#### [Document excerpt]
Content starts
Friday, Mar. 24, 1967
To the Package Store
Fearing that the smoking-and-cancer scare may be hazardous to their fiscal health, cigarette makers have long been hedging their futures by tracking down merger opportunities. Lately, the trail has led to the package store. Liggett & Myers last year took over the U.S. importer of J & B Scotch whisky. American Tobacco bought nearly all of Chicago's James B. Beam Distilling Co. last fall, and will soon purchase control of the Buckingham Corp., importer of Cutty Sark Scotch. When its turn came, P. Lorillard Co. decided to try a little tippling too.
Useful Shot. In Manhattan last week, Lorillard announced plans to acquire Schenley Industries for some $350 million in new Lorillard securities. The deal will create a liquor-and-tobacco conglomerate with combined sales, including excise taxes, of nearly $1 billion from more than 50 brands, including Lorillard's cigarettes, cigars, chewing tobacco, candy and cat food, and Schenley's bourbons, Scotches, wines and other potables.
Both companies could use a shot of some sort. The fifth-ranked U.S. to bacco company, Lorillard last year earned $29 million on sales of $510 million, but its profits have barely budged since the late 1950s, when its filter, Kent, stole the low-tar-and-nico-tine march on the industry. Chairman Manuel Yellen, 54, last year offered a new filter brand, True, both plain and mentholated; though True is highly successful so far, sales have just begun to make up for its heavy introductory costs in a market now choked with competition.
Schenley's profits ($20.5 million last year) should look good on Lorillard's books. And with its marketing-minded young management, Lorillard should soon be able to return the favor for Schenley, whose 1966 sales of $478 million were only 2% greater than in 1957. Once the leading U.S. distiller, Schenley was overtaken by aggressive Distillers Corp.-Seagrams after the war. None of its leading brands (among them: Schenley Reserve blended whisky, Dewar's Scotch, I. W. Harper bourbon) are now the top sellers in their fields.
Content ends
#### [Problem statement]
Can you carry the article about Lorillard's planned acquisition of Schenley further, picking up after its last paragraph?

#### [Stored data entries]
Content starts
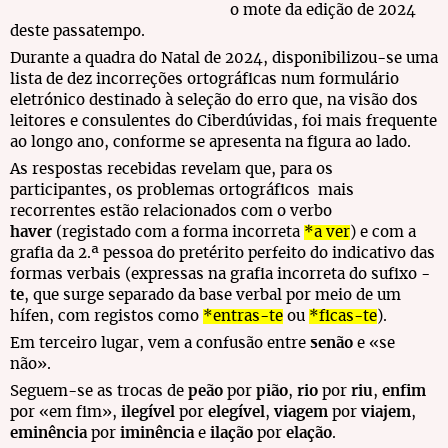
o mote da edição de 2024
deste passatempo.
Durante a quadra do Natal de 2024, disponibilizou-se uma
lista de dez incorreções ortográficas num formulário
eletrónico destinado à seleção do erro que, na visão dos
leitores e consulentes do Ciberdúvidas, foi mais frequente
ao longo ano, conforme se apresenta na figura ao lado.
As respostas recebidas revelam que, para os
participantes, os problemas ortográficos mais
recorrentes estão relacionados com o verbo
haver
(registado com a forma incorreta
*a ver
) e com a
grafia da 2.ª pessoa do pretérito perfeito do indicativo das
formas verbais (expressas na grafia incorreta do sufixo
-
te
, que surge separado da base verbal por meio de um
hífen, com registos como
*entras-te
ou
*ficas-te
).
Em terceiro lugar, vem a confusão entre
senão
e «se
não».
Seguem-se as trocas de
peão
por
pião
,
rio
por
riu
,
enfim
por «em fim»,
ilegível
por
elegível
,
viagem
por
viajem
,
eminência
por
iminência
e
ilação
por
elação
.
Content ends
#### [Response]
Reign's End. Detractors lay much of the blame to an aging but not notably mellow Schenley spirit: Chairman Lewis Solon Rosenstiel, 75. Rosenstiel founded the company shortly before repeal in 1933, and remains its dominant shareholder, controlling stock worth some $55 million. Ever contentious, he has for decades feuded with the industry over various marketing practices; more recently, he has spent much of his time in and out of court waging private wars with, among others, his estranged fourth wife, his daughter, one of his own lawyers, and his Greenwich, Conn., neighbors.
Still robust and ever stabbing the air with his long cigars, Rosenstiel only last August gave up the presidency to Scots-born John Mackie, 55. Schenley-Lorillard merger terms and management details still have to be approved by directors and stockholders, but Rosenstiel at last seems ready to end his rambunctious reign. "He screams at you one minute," recalls one former Schenley staffer, "and then loves you the next." Schenley survivors may respond readily to some steady Yellen.